- _Document passage_:
________________

# How much should I feed my baby hedgehog?



## darthvader (Jul 15, 2013)

Khalisa Is My First Hedgehog And She Is 3 And A Half Months Old. When I Full Up Her Food Bowl She Will Sit There And Eat All Of It Non Stop All Day. I Feel Like It Is Way To Much Food, And I Don't Want Her To Become Obese. Is It Because She Is Just A Baby? Or Is There A Limit That She Should Have?:?:


----------



## definitelydeven (Jul 8, 2013)

I just make sure my baby has low fat food.


----------



## nikki (Aug 28, 2008)

About how much does the bowl hold? Babies should be free fed and they eat a lot. What are you feeding her?


----------



## darthvader (Jul 15, 2013)

her bowl is pretty big, it is deep. I'm feeding her chicken for the cats soul lite.


----------



## nikki (Aug 28, 2008)

Can you measure how much the bowl holds? otherwise its pretty hard to say if she's eating more than normal.


----------



## JulieAnne (Sep 3, 2012)

________________

- _Work to complete_:
a. In the hedgehog feeding thread, how old is Khalisa?
b. Please carry the hedgehog feeding thread forward from its last line.

Spatial grounding data
________________

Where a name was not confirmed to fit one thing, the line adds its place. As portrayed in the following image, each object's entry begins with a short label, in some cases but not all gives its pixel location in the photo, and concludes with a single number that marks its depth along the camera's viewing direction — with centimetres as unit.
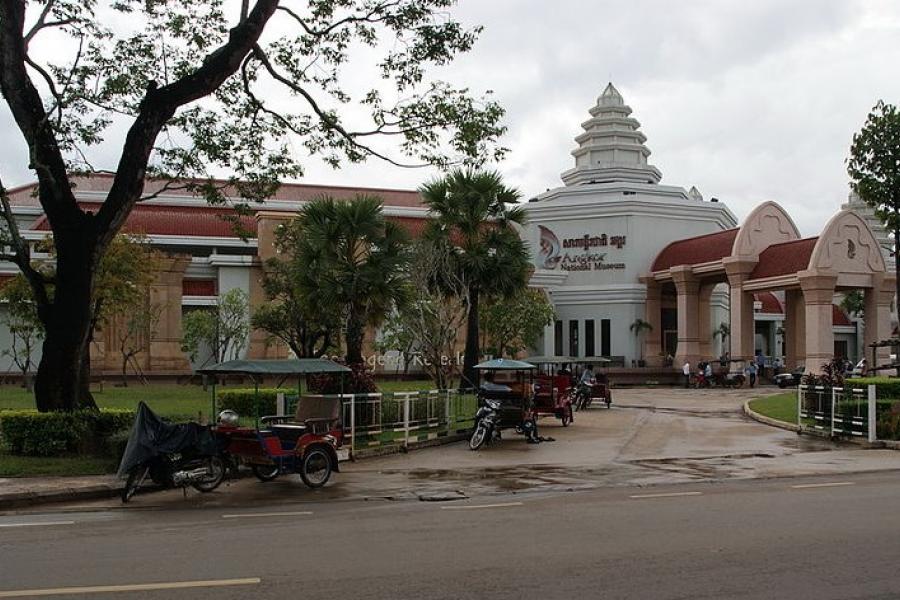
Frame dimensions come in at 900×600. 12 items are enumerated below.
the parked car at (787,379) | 4294
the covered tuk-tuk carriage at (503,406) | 1883
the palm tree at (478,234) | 2942
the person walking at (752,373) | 4554
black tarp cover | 1201
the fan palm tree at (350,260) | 2422
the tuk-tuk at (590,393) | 3106
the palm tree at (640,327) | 5381
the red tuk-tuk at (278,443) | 1327
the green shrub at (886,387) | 2081
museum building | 4381
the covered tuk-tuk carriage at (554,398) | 2427
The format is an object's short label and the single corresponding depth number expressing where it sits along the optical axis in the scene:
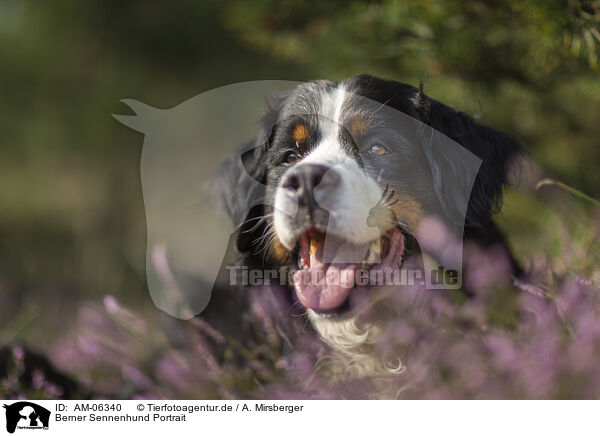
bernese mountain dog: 3.07
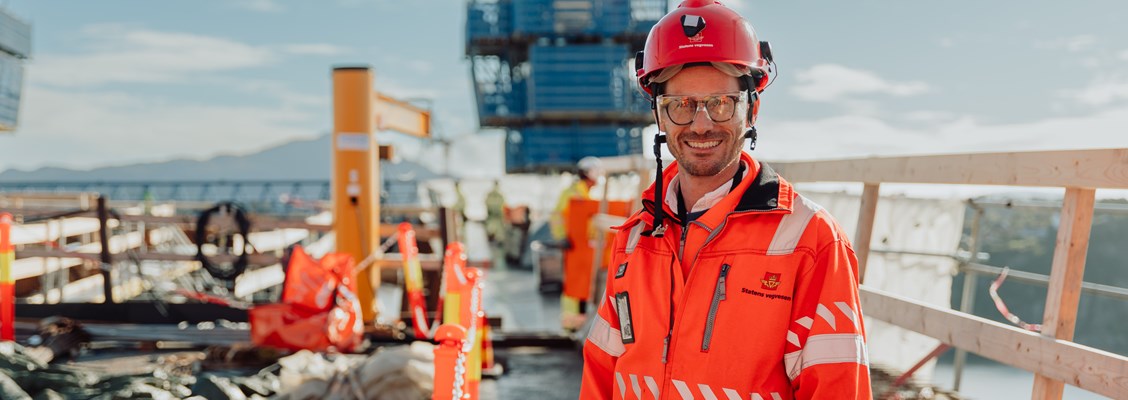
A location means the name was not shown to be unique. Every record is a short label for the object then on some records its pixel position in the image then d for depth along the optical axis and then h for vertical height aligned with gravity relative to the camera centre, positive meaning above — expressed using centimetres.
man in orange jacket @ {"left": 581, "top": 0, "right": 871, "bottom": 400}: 191 -29
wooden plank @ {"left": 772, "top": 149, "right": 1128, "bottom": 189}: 244 +0
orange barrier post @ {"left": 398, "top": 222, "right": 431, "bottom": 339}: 795 -139
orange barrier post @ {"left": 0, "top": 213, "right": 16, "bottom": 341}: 743 -162
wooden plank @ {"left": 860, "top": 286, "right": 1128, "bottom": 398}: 240 -63
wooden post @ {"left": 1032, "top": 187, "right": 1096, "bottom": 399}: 260 -32
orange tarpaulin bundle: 702 -163
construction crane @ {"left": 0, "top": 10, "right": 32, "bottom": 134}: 4750 +378
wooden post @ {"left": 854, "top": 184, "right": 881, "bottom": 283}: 392 -28
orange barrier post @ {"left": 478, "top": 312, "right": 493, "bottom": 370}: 648 -175
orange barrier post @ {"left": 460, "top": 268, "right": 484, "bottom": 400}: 493 -108
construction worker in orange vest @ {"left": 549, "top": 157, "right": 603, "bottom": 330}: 984 -75
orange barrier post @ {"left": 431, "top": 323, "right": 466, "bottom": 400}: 324 -91
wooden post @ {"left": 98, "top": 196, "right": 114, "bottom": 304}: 883 -150
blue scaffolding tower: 4856 +431
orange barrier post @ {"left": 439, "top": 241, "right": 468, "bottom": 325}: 495 -97
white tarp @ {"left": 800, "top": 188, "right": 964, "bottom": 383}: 684 -83
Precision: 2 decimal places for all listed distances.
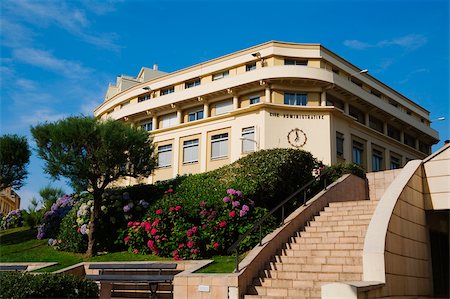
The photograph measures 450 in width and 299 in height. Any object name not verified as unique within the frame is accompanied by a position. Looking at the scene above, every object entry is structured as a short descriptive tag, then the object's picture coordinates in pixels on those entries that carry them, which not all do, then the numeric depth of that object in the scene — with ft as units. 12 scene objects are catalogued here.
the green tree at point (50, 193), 105.38
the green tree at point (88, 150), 56.95
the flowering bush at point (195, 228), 46.57
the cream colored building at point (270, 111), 108.78
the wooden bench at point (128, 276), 39.83
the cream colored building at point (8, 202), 186.50
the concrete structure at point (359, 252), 33.78
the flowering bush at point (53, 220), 69.00
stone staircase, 35.70
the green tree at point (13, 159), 79.00
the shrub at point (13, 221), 92.27
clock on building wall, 107.45
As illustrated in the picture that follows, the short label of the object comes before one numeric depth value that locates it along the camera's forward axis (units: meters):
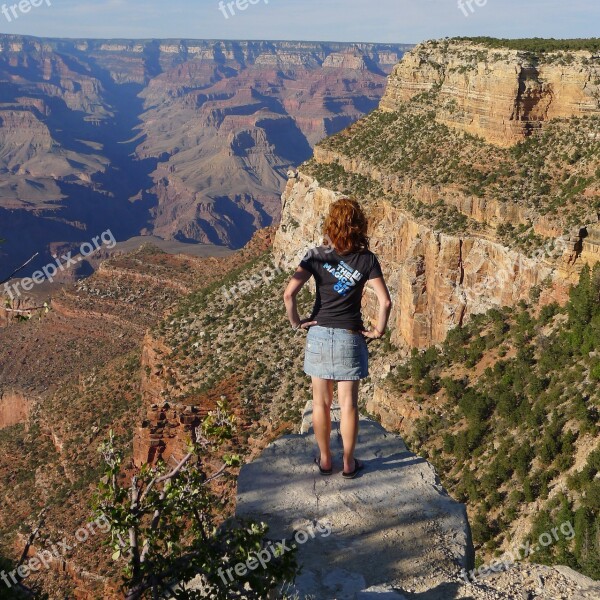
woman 9.55
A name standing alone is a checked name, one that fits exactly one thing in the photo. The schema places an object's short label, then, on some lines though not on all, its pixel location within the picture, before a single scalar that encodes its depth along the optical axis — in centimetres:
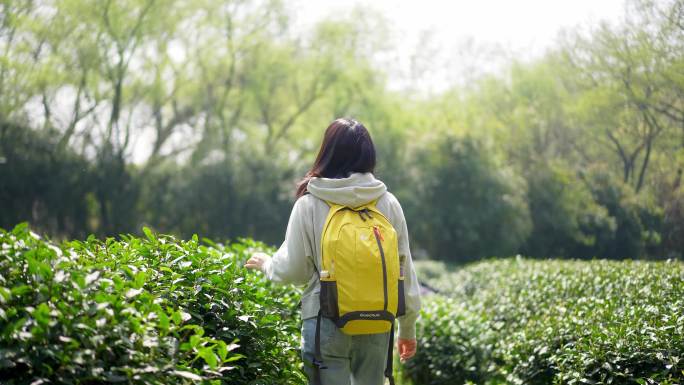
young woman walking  253
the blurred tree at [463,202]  1589
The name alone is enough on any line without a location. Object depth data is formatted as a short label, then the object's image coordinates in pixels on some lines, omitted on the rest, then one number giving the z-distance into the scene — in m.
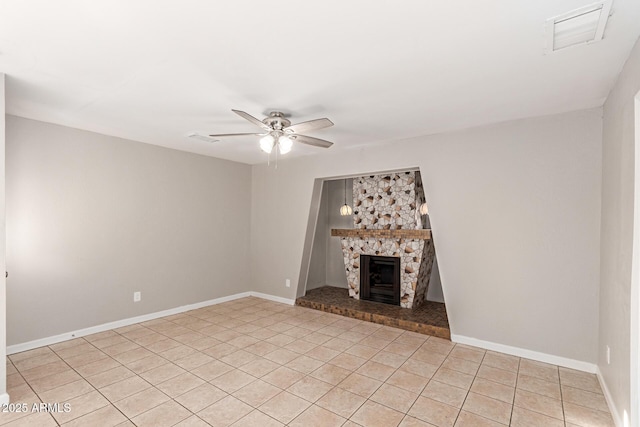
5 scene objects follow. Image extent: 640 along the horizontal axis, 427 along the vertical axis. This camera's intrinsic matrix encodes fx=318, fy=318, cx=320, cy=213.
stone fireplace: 4.87
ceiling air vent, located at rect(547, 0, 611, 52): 1.65
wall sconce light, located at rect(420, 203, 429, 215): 5.04
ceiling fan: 3.07
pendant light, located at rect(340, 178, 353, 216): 5.99
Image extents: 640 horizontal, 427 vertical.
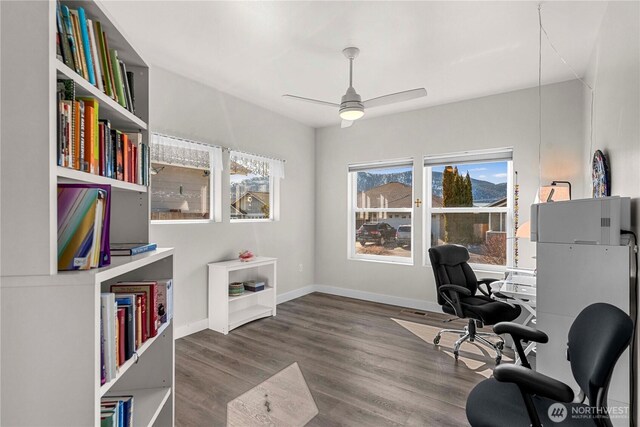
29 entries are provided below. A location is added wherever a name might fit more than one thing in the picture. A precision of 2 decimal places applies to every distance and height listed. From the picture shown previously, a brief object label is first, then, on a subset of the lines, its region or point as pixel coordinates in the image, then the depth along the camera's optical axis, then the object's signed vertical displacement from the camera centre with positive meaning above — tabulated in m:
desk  2.46 -0.62
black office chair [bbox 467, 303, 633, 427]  1.17 -0.67
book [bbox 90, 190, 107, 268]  1.02 -0.05
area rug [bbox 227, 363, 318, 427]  2.03 -1.32
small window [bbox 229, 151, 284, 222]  4.05 +0.38
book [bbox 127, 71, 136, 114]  1.56 +0.64
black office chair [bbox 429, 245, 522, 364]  2.81 -0.82
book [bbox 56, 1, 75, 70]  1.02 +0.57
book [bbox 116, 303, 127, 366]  1.13 -0.44
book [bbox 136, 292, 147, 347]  1.28 -0.43
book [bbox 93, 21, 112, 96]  1.23 +0.62
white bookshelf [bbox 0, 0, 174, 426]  0.88 -0.17
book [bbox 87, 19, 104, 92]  1.16 +0.59
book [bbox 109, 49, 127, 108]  1.37 +0.60
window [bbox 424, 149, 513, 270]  3.91 +0.15
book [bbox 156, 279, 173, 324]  1.49 -0.41
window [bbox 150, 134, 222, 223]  3.23 +0.39
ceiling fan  2.71 +1.02
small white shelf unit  3.49 -0.97
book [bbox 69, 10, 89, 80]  1.09 +0.60
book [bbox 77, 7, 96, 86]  1.11 +0.61
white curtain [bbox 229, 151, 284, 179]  4.05 +0.68
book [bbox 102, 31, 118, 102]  1.28 +0.60
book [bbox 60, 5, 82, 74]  1.05 +0.60
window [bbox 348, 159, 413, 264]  4.64 +0.06
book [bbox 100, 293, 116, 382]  1.00 -0.37
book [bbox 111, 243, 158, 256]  1.35 -0.16
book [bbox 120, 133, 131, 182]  1.40 +0.25
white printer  1.61 -0.03
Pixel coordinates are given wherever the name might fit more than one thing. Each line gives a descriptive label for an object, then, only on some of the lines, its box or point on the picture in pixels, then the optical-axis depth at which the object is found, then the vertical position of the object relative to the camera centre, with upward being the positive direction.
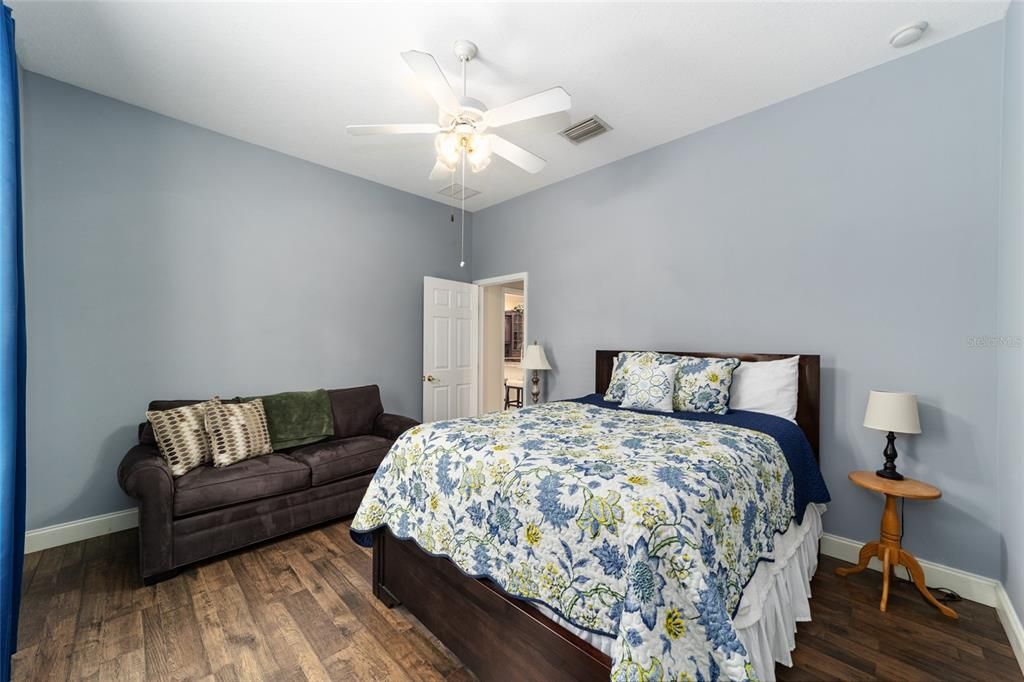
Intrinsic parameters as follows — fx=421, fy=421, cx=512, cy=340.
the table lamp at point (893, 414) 2.15 -0.38
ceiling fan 2.00 +1.13
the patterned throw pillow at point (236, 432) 2.79 -0.72
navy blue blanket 2.25 -0.63
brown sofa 2.31 -1.05
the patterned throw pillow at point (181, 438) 2.60 -0.70
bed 1.16 -0.73
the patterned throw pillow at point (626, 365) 3.00 -0.21
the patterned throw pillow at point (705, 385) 2.67 -0.30
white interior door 4.68 -0.18
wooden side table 2.09 -1.04
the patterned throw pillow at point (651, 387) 2.77 -0.34
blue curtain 1.49 -0.08
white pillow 2.64 -0.31
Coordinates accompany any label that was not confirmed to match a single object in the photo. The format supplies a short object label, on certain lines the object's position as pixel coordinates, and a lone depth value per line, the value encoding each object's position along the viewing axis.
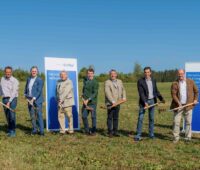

________________

- _Responses per task_:
a. Three and a half months old.

b.
Nikki is right, of course. I always measure how much food I put in my hedgies bowls, and how much is left over. Same with water. That way I know if they are eating/ drinking more or less than usual.


----------



## darthvader (Jul 15, 2013)

it fits about 5 tbs of her food


----------



## nikki (Aug 28, 2008)

That's really not a huge amount, it might be more than some eat, but she is still young and growing. Has she always eaten that much? She could be going through a growth spurt. I would still keep free feeding her unless she starts to show signs of obesity.


----------



## darthvader (Jul 15, 2013)

I Will Thanks For The Advice!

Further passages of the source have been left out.